The closures design doc was accepted in December but there’s been no activity since then. I think it’s time to do this.
Tagging everyone who participated in the design-doc discussion:
@Bob_Carpenter, @seantalts, @wds15, @Matthijs, @bbbales2
Unfortunately the design-doc has no plan for how to implement it. The implementation section is only a sentence about C++ lambdas. It will not work because lambdas cannot autodiff correctly in higher-order functions.
Probably the easiest C++ implementation is to convert captured variables into extra parameters (“lambda-lifting”) and piggyback on the variadic arguments proposal. I think I could make this work by the time Stan math supports variadic arguments.
But let’s consider supporting proper closures directly in the math library.
Currently the higher-order functions take a “functor” struct.
struct foo_functor__ {
template <typename T0__>
typename boost::math::tools::promote_args<T0__>::type
operator()(const T0__& x, std::ostream* pstream__) const {
return foo(x, pstream__);
}
};
The functor struct contains no data and is default-constructible.
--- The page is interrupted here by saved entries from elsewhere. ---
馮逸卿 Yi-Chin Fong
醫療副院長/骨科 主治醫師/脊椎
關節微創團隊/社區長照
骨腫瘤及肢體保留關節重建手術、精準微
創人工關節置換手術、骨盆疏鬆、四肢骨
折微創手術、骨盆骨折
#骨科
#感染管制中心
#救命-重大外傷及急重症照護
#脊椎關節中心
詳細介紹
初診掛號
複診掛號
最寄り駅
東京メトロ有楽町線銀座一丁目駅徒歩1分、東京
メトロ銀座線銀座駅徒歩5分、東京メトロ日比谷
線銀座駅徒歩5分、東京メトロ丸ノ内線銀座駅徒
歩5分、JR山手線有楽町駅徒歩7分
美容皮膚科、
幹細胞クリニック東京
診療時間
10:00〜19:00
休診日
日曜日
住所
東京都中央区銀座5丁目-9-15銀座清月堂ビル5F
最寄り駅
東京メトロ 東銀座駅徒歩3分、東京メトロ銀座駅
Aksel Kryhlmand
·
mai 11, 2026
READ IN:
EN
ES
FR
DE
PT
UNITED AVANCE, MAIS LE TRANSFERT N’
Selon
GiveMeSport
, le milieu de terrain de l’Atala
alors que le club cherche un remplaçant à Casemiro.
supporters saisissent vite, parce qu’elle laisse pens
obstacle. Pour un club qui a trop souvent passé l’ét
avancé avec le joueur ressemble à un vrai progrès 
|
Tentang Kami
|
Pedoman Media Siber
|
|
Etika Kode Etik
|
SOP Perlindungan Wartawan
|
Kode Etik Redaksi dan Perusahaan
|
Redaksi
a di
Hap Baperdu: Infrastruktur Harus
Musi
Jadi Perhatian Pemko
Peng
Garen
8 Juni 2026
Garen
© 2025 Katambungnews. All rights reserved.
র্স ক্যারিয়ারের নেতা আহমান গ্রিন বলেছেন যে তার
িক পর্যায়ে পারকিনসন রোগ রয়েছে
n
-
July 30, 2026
ODE solvers store the struct and call it with either var or double arguments depending on where they need autodiff.
The proposed variadic arguments are implemented by passing along an additional opaque tuple.
The parameter pack tuple is accessed with helper functions
-
count_vars(...)
– total number of autodiffable vars -
value_of(...)
– create an identical double-only tuple (same data, no autodiff) -
accumulate_adjoints(double*, ...)
– copy the gradients into a vector -
save_varis(vari**, ...)
– copy the vari pointers into a vector -
deep_copy_vars(...)
– allocate new independent varis for nested autodiff
A “closure” object would combine the callable functor and the parameter pack.
The closure then exposes an API that should be equivalent to the above.
Here’s what I think it would look like.
The user defines a closure and passes it to a higher-order function hof
data { real c; ... }
parameters {
real m;
real s;
...
} model {
real foo(real x) {
return -(x-m)^2/s + c;
}
... = hof(foo, ...);
The compiler translates it to C++
foo_fn__ foo(c, m, s);
... = hof(foo, ...);
where the class is
class foo_fn__ {
double& c;
var& m;
var& s;
public:
int num_vars__;
foo_fn__(double& c_, var& m_, var& s_)
: c(c_), m(m_), s(s_), num_vars__(2) { }
template<typename T>
var operator()(T x) {
return -square(x-m)/s + c;
}
// double interface
class foo_fn_dbl__ {
double& c;
double m;
double s;
public:
foo_fn_dbl__(double& c_, double m_, double s_)
: c(c_), m(m_), s(s_) { }
template<typename T>
double operator()(T x) {
return -square(x-m)/s + c;
}
};
foo_fn_dbl__ value_of_() {
return foo_fn_dbl__(c, value_of(m), value_of(s));
}
// vari interface
void set_zero_adjoints() {
m.vi_->set_zero_adjoint();
s.vi_->set_zero_adjoint();
}
void accumulate_adjoints(double* gradients) {
gradients[0] += m.adj();
gradients[1] += s.adj();
}
void save_varis(vari** varis) {
varis[0] = m.vi_;
varis[1] = s.vi_;
}
foo_fn__ deep_copy_vars() {
// captured vars are references, can't store the copies in the struct
// place the copies e.g. on the nested ad stack
var* m_ = ChainableStack::instance_->memalloc_.alloc_array<var>(1);
*m_ = var(new vari(value_of(m), false));
var* s_ = ChainableStack::instance_->memalloc_.alloc_array<var>(1);
*s_ = var(new vari(value_of(s), false));
return foo_fn__(c, *m_, *s_);
}
};
Additionally MPI map_rect
requires some way to serialize the object but other than that, is this API sufficient for all of our higher-order functions?